High in the hills of western India, Homi Dhalla looks around the Bharot Caves complex, pointing out the cracked and crumbling stone in the roughly hewn rocks.
“If we wish to save these caves, the world community has to stand up and do something about it now before it’s too late,” he says, as the Web video fades to a still image of two Parsi priests worshipping in one of the stark gray vaults.
Time and neglect have left the ancient caves in a dangerous state of disrepair that now threatens them as a place of pilgrimage for India’s fire-worshipping Parsi community.
In the 14th century, their ancestors fled to the caves with the sacred fire of their Zoroastrian religion to escape a Mughal invasion.
According to legend, the Iranshah — the first fire to be consecrated in India — stayed lit throughout the 12 long years they were there.
So far, 3,000 people have signed a petition on the www.zoroastrians.net portal — where Dhalla’s video is shown — which will be sent to the Archaeological Survey of India, urging it to repair the protected caves.
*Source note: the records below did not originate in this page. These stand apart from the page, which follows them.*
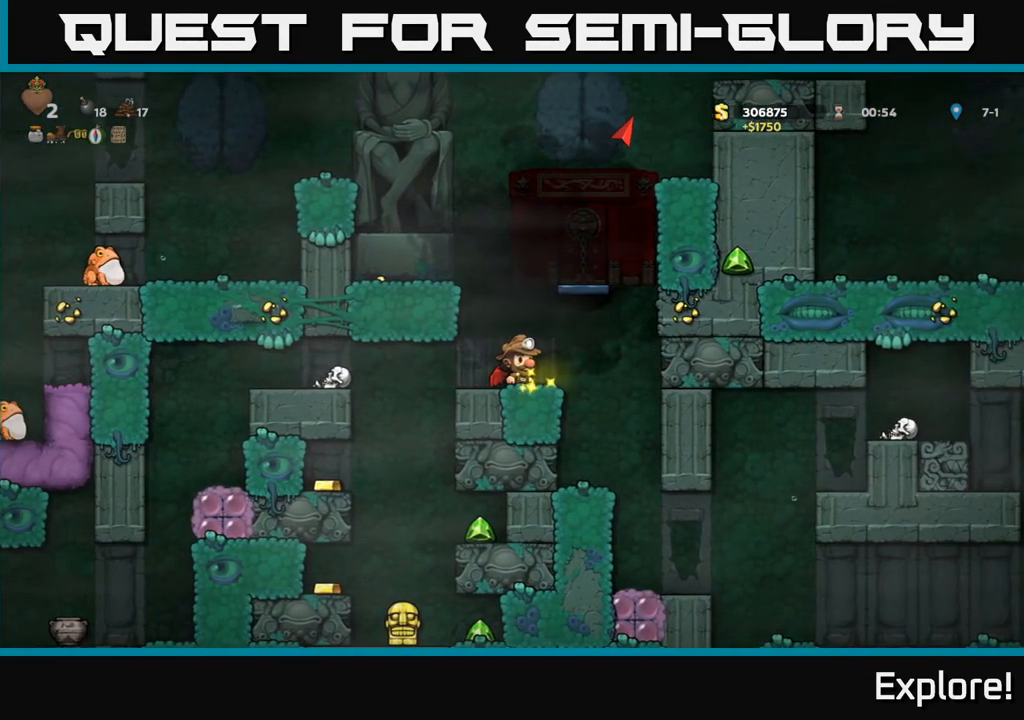
{"buttons": [], "left_stick": "center", "right_stick": "center", "events": []}
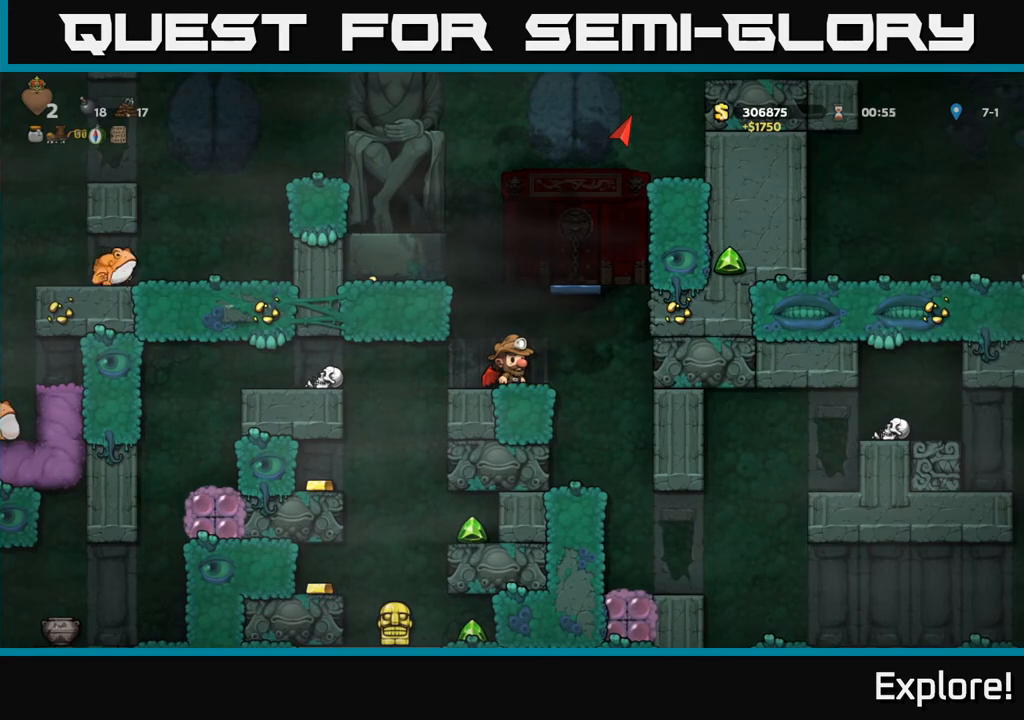
{"buttons": [], "left_stick": "center", "right_stick": "center", "events": []}
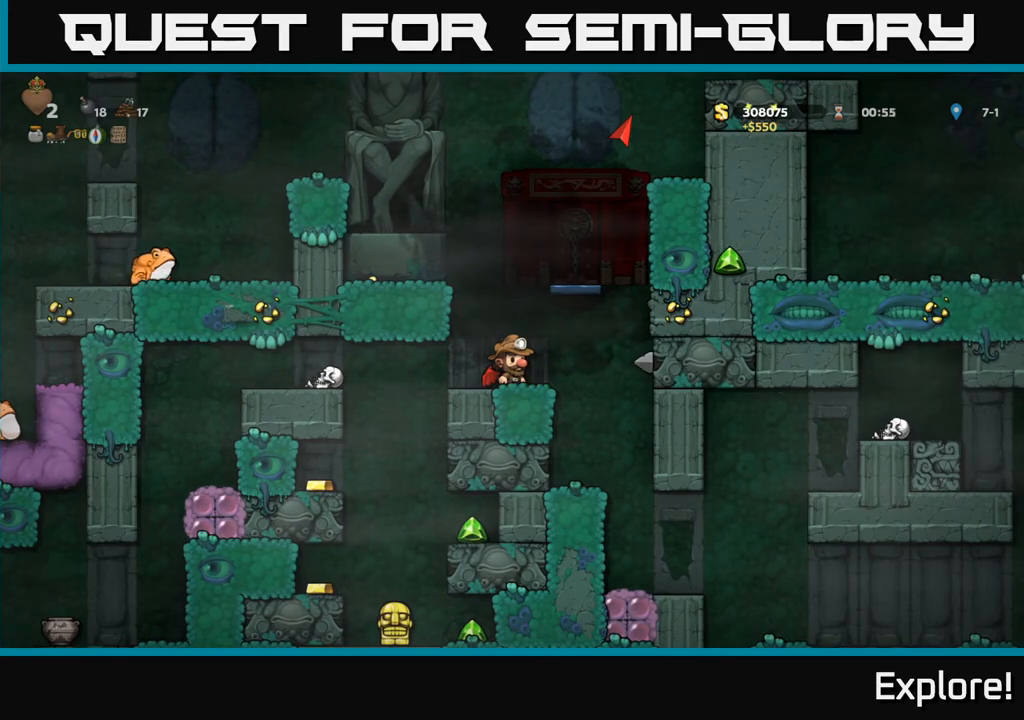
{"buttons": [], "left_stick": "center", "right_stick": "center", "events": [[100, "DPAD_LEFT", "down"], [150, "DPAD_LEFT", "up"], [317, "A", "down"], [500, "A", "up"]]}
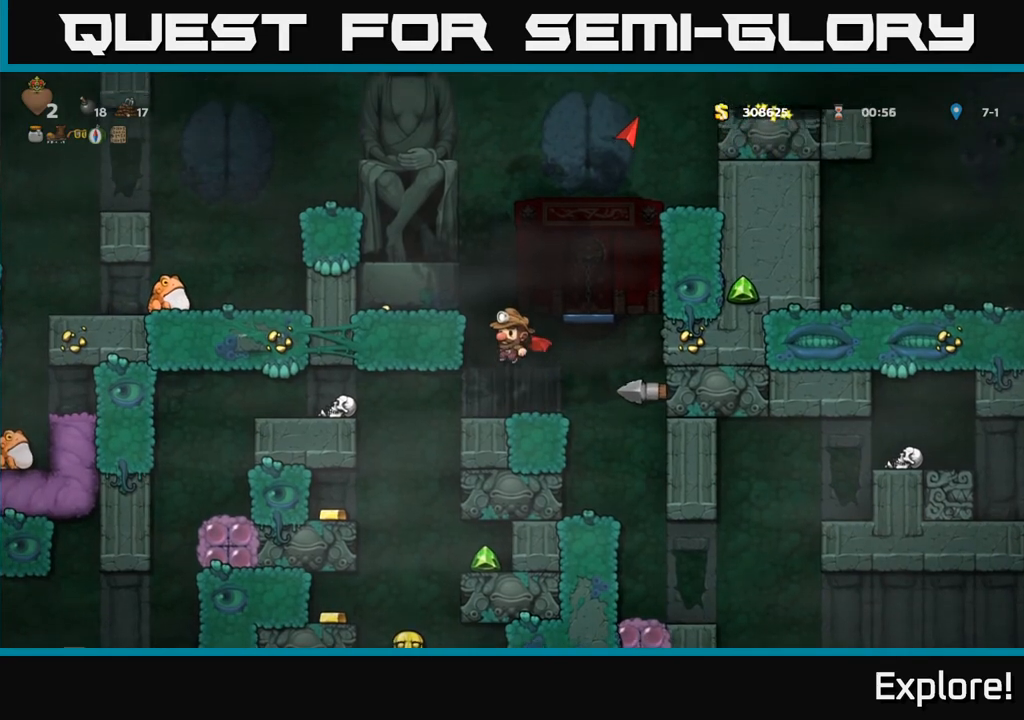
{"buttons": [], "left_stick": "center", "right_stick": "center", "events": [[67, "A", "down"], [217, "DPAD_LEFT", "down"], [283, "A", "up"], [317, "DPAD_LEFT", "up"]]}
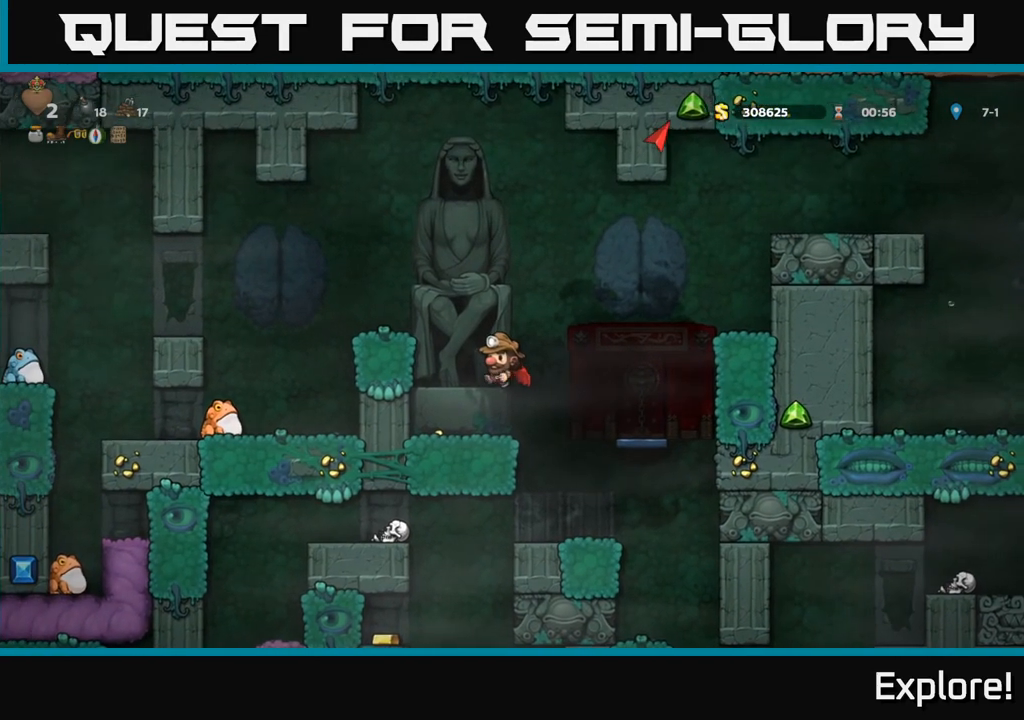
{"buttons": [], "left_stick": "center", "right_stick": "center", "events": [[233, "DPAD_LEFT", "down"], [317, "DPAD_LEFT", "up"]]}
“If we have 7,000 to 8,000 [signatories] I will be happy,” Dhalla, the founder-president of the World Zarathushti Cultural Foundation, said in an interview at his home in Mumbai.
“There is an urgent need to conserve the caves for posterity without delay or else this sacred heritage will be lost forever.”
Whether the caves near Sanjan, close to the state border of Maharashtra and Gujarat, survive or collapse further into the hillside is not just dependent on funding.
The project — and others like it — more than anything depends on people.
Zoroastrians, who follow the prophet Zarathustra and worship Ahura Mazda as the creator of the universe, fled persecution in ancient Iran and arrived in India in the 10th century.
They have risen to prominence over the centuries as industrialists, philanthropists, teachers, musicians, artists and writers in India and abroad.
Famous Parsis include the Tata family, which owns one of India’s most successful business houses, the conductor Zubin Mehta and the late Queen singer Freddie Mercury.
But the population of India’s most successful and celebrated minority has been in steady decline, with numbers down to just under 70,000 in India, according to the last census in 2001.
As the birth rate falls and Parsis marry outside the community or migrate, experts say they face a race against time to catalogue the distinctive religion and culture for future generations.
Kainaz Amaria has seen the decline firsthand, particularly in rural areas where once-thriving Parsi communities have died out and their homes and fire temples now lie abandoned.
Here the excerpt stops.